Nicaragua confiscates properties of 222 opposition exiles

The Nicaraguan government announced Friday that it had confiscated property belonging to 222 opponents who were forced into exile in February after being imprisoned by the regime of President Daniel Ortega.

Among those taken from prison and forced to board a flight to the United States on February 9 were seven former presidential candidates, lawyers, rights activists, journalists and former members of the Sandinista guerrilla movement.

The judicial system wrote in a statement that the opposition figures had been declared “traitors to the homeland.” They are also being stripped of their citizenship, measures that have been criticized as an example of banishment, in violation of international standards.

The statement affirms that the dissidents lost their rights to their properties and any participation in companies in NIcaragua, after being convicted of “committing acts against the sovereignty, independence and self-determination of the nation.” Those trials were often rushed and completed within hours within the prison walls.

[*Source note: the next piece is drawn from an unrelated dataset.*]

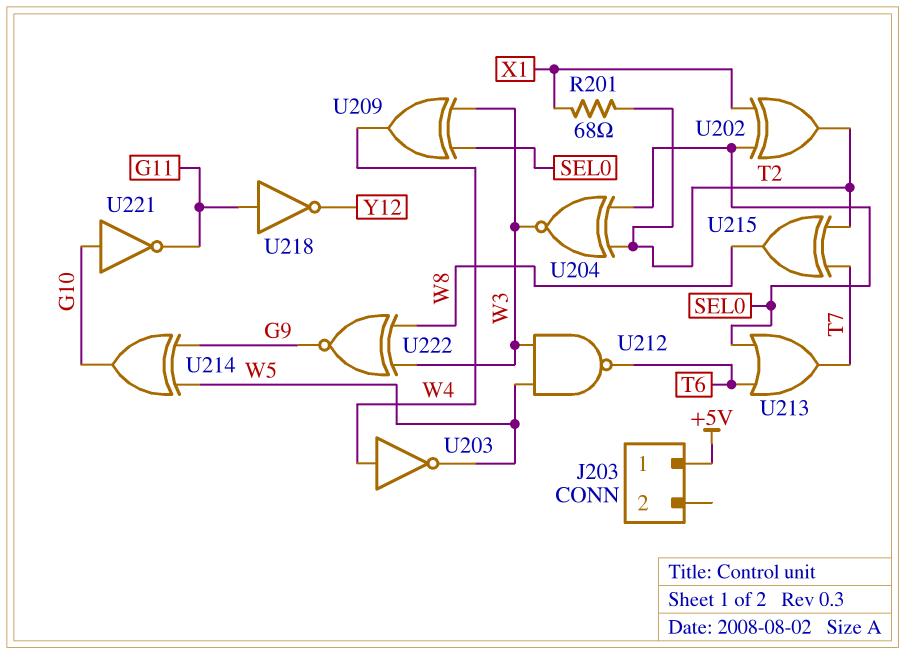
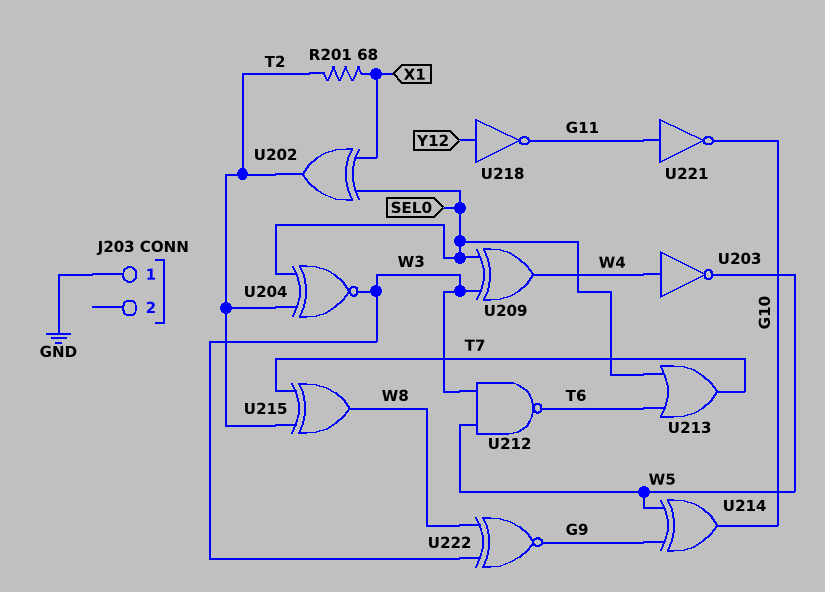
J203 pin 1: +5V -> GND
U218: NOT (in G11, out Y12) -> NOT (in Y12, out G11)
U221: NOT (in G10, out G11) -> NOT (in G11, out G10)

Tamara Dávila, one of the 222 exiled opponents, said that the confiscation “is completely illegal from any point of view.”

“In political terms, this just shows that the regime is in decline and has to resort to robbery to show strength,” he said.

In February, the Ortega regime canceled the citizenship of 94 political opponents, including writers Sergio Ramírez and Gioconda Belli, who are in exile but were not among those who flew to the United States.

Thousands have fled into exile since Nicaraguan security forces violently suppressed mass anti-government protests in 2018. Ortega says the protests were a foreign-backed coup attempt, aimed at overthrowing him and encouraging foreign nations to apply sanctions to members of his family and government.

In the run-up to Ortega’s re-election in November 2021, Nicaraguan authorities arrested seven potential opposition presidential candidates to clear the field. The government has also shut down hundreds of nongovernmental groups that Ortega accused of taking foreign funds and using them to destabilize his government.

Spain has offered their citizenship to the 222 exiles, while the United States granted the Nicaraguans a two-year temporary protection.